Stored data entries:

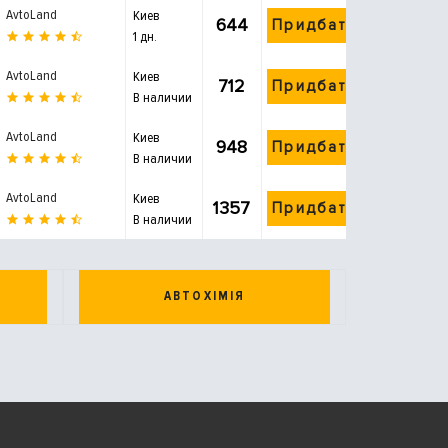
AvtoLand
Киев
644
Придбати
1 дн.
AvtoLand
Киев
712
Придбати
В наличии
AvtoLand
Киев
948
Придбати
В наличии
AvtoLand
Киев
1357
Придбати
В наличии
АВТОХІМІЯ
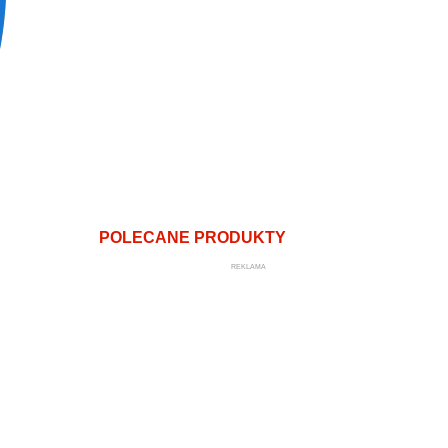
POLECANE PRODUKTY
REKLAMA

The task:
Output the lines above as a JSON list of strings, with one string per line and no blank lines. Omit the picture markers.

Written solution:
[
  "AvtoLand",
  "Киев",
  "644",
  "Придбати",
  "1 дн.",
  "AvtoLand",
  "Киев",
  "712",
  "Придбати",
  "В наличии",
  "AvtoLand",
  "Киев",
  "948",
  "Придбати",
  "В наличии",
  "AvtoLand",
  "Киев",
  "1357",
  "Придбати",
  "В наличии",
  "АВТОХІМІЯ",
  "POLECANE PRODUKTY",
  "REKLAMA"
]